Stored data entries:
▬▬▬▬▬▬

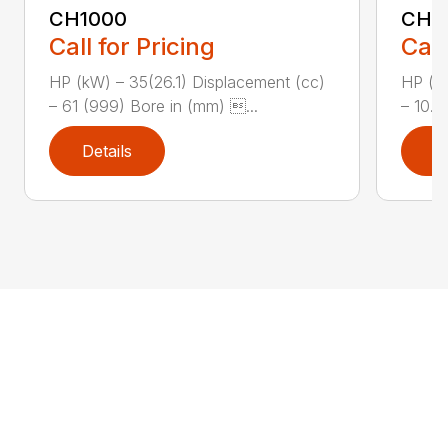
CH1000
CH2
Call for Pricing
Call
HP (kW) – 35(26.1) Displacement (cc)
HP (kW
– 61 (999) Bore in (mm) ...
– 10.8
Details
D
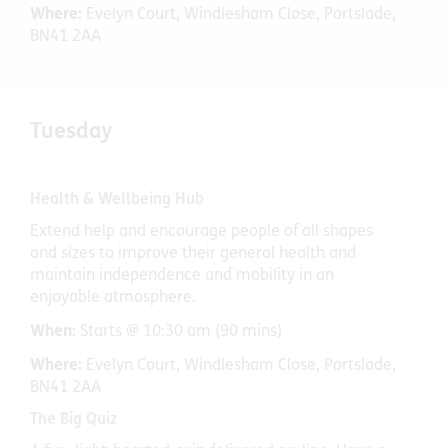
Where:
Evelyn Court, Windlesham Close, Portslade,
BN41 2AA
Tuesday
Health & Wellbeing Hub
Extend help and encourage people of all shapes
and sizes to improve their general health and
maintain independence and mobility in an
enjoyable atmosphere.
When:
Starts @ 10:30 am (90 mins)
Where:
Evelyn Court, Windlesham Close, Portslade,
BN41 2AA
The Big Quiz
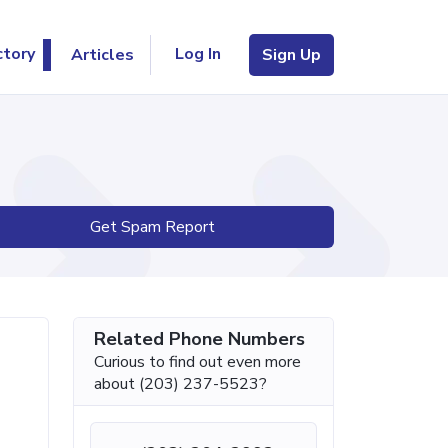
Log In
ctory
Articles
Sign Up
Get Spam Report
Related Phone Numbers
Curious to find out even more
about (203) 237-5523?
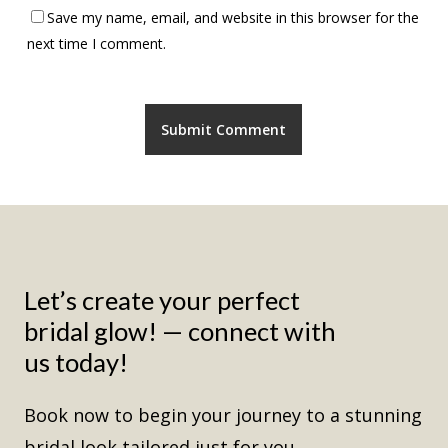
Save my name, email, and website in this browser for the
next time I comment.
Let’s
create
your
perfect
bridal
glow!
—
connect
with
us
today!
Book now to begin your journey to a stunning
bridal look tailored just for you.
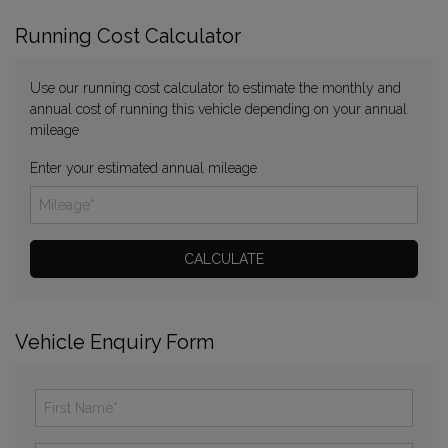
Running Cost Calculator
Use our running cost calculator to estimate the monthly and
annual cost of running this vehicle depending on your annual
mileage
Enter your estimated annual mileage
Vehicle Enquiry Form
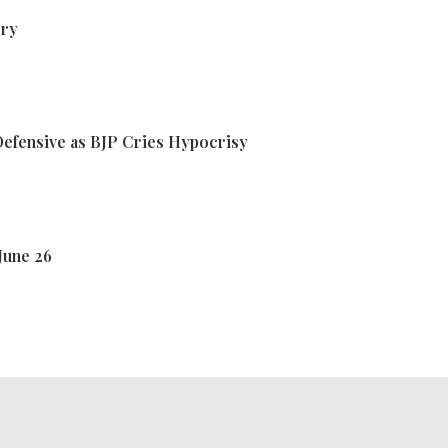
ory
efensive as BJP Cries Hypocrisy
June 26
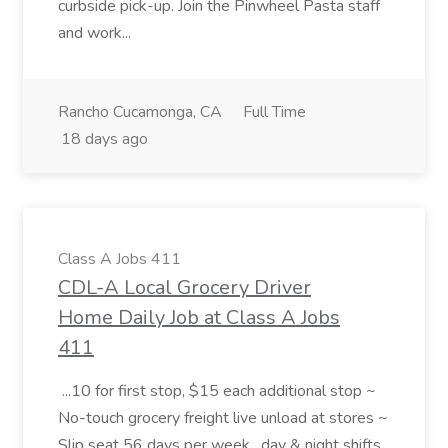
curbside pick-up. Join the Pinwheel Pasta staff
and work...
Rancho Cucamonga, CA
Full Time
18 days ago
Class A Jobs 411
CDL-A Local Grocery Driver
Home Daily Job at Class A Jobs
411
...10 for first stop, $15 each additional stop ~
No-touch grocery freight live unload at stores ~
Slip seat 56 days per week , day & night shifts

▬▬▬▬▬▬

- _TASK DIRECTIONS_: Please retype the records above exactly, excluding every picture.

- _SOLUTION FOR THIS TASK_:
CH1000
CH2
Call for Pricing
Call
HP (kW) – 35(26.1) Displacement (cc)
HP (kW
– 61 (999) Bore in (mm) ...
– 10.8
Details
D
Where:
Evelyn Court, Windlesham Close, Portslade,
BN41 2AA
Tuesday
Health & Wellbeing Hub
Extend help and encourage people of all shapes
and sizes to improve their general health and
maintain independence and mobility in an
enjoyable atmosphere.
When:
Starts @ 10:30 am (90 mins)
Where:
Evelyn Court, Windlesham Close, Portslade,
BN41 2AA
The Big Quiz
Log In
ctory
Articles
Sign Up
Get Spam Report
Related Phone Numbers
Curious to find out even more
about (203) 237-5523?
Save my name, email, and website in this browser for the
next time I comment.
Let’s
create
your
perfect
bridal
glow!
—
connect
with
us
today!
Book now to begin your journey to a stunning
bridal look tailored just for you.
Running Cost Calculator
Use our running cost calculator to estimate the monthly and
annual cost of running this vehicle depending on your annual
mileage
Enter your estimated annual mileage
Vehicle Enquiry Form
ory
efensive as BJP Cries Hypocrisy
June 26
curbside pick-up. Join the Pinwheel Pasta staff
and work...
Rancho Cucamonga, CA
Full Time
18 days ago
Class A Jobs 411
CDL-A Local Grocery Driver
Home Daily Job at Class A Jobs
411
...10 for first stop, $15 each additional stop ~
No-touch grocery freight live unload at stores ~
Slip seat 56 days per week , day & night shifts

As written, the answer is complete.